I'm co-investigator on a clinical trial where the we are studying the effect of an intervention. The study is powered to detect a clinically meaningful change for some primary endpoint. My questions are around the planned secondary endpoints.
There are two secondary endpoints: 1) whether or not individuals randomized in the trial were prescribed medications (in this case statins) and 2) among those who were prescribed medications, whether or not individuals adhered to those medications. The first secondary endpoint is the main one and we have decided to use a regression model to estimate the intervention effect. The latter secondary endpoint hinges on the results of the first one. The PI wants to look at whether the intervention had an effect on statin adherence among those who were prescribed. Specifically, he wants to use a regression model to do this.

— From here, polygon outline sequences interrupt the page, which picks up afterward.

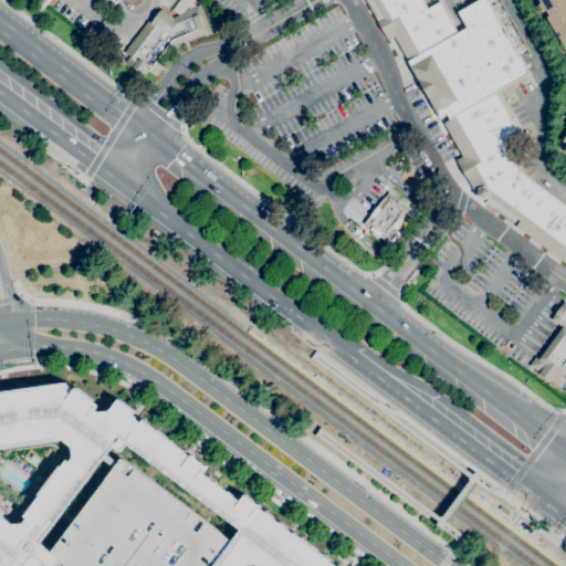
[(565,264),(477,196),(457,160),(462,157),(443,123),(450,119),(447,114),(440,117),(437,112),(437,113),(410,67),(411,66),(394,37),(388,40),(365,0),(421,0),(427,9),(439,1),(457,33),(467,28),(458,12),(479,0),(486,0),(528,73),(495,93),(519,133),(503,142),(520,171),(565,206),(565,264)]
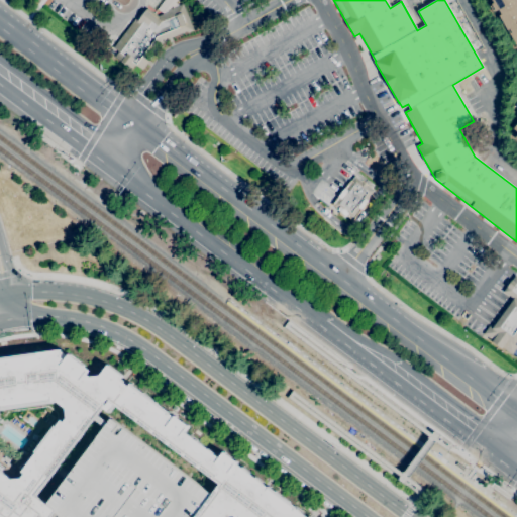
[(516,0),(516,33),(497,0),(516,0)]
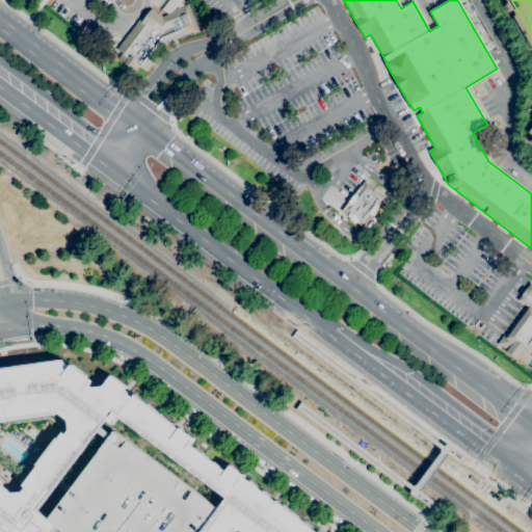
[(160,18),(173,12),(173,10),(187,3),(200,31),(192,34),(192,32),(167,43),(145,72),(139,67),(135,72),(117,58),(122,53),(116,49),(139,20),(141,22),(150,10),(160,18)]
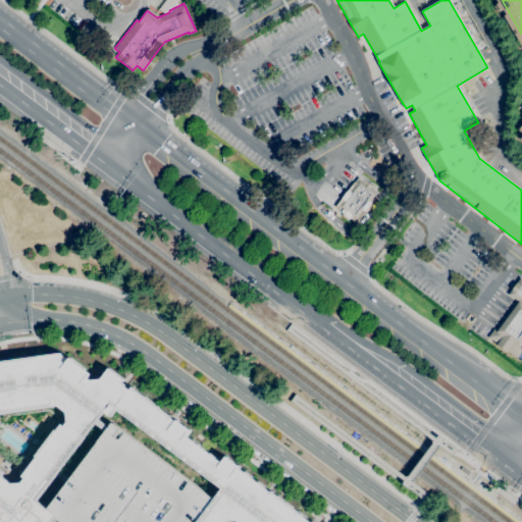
[(356,222),(335,206),(358,177),(378,193),(356,222)]
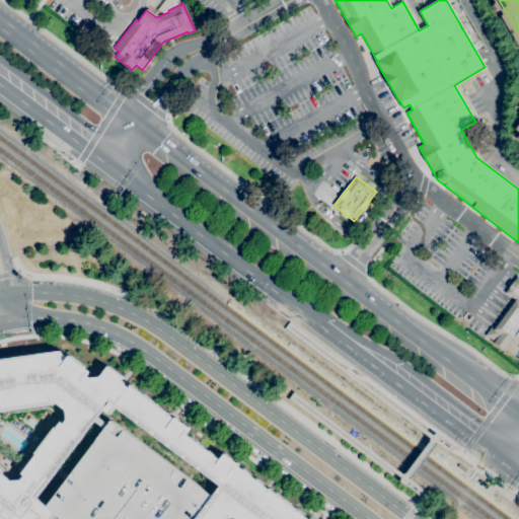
[(518,348),(513,356),(504,349),(504,350),(494,343),(495,342),(485,335),(491,327),(494,329),(516,300),(506,292),(517,277),(518,278),(518,342),(516,346),(518,348)]
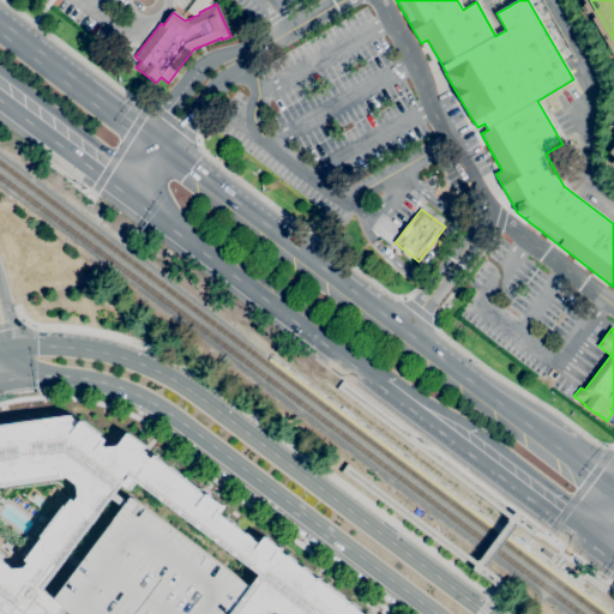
[(0,613),(365,613),(127,433),(118,446),(71,415),(0,425),(0,613)]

My concerns are 1) by subsetting to this group, we no longer have the randomization with respect to the intervention, so that the "effect of intervention on adherence" is meaningless, and 2) in line with the first point, the underlying mechanisms may vary between the main secondary outcome and the adherence outcome. In other words, we may have many unmeasured factors. My suggestion was to keep the analysis descriptive: tabulate the binary adherence outcome by the binary intervention, and restricting the analysis to those who were prescribed medications. However, a reviewer (non-statistician) insists that we can still use regression.
Are there things that I can add in order to make a convincing case for keeping it descriptive?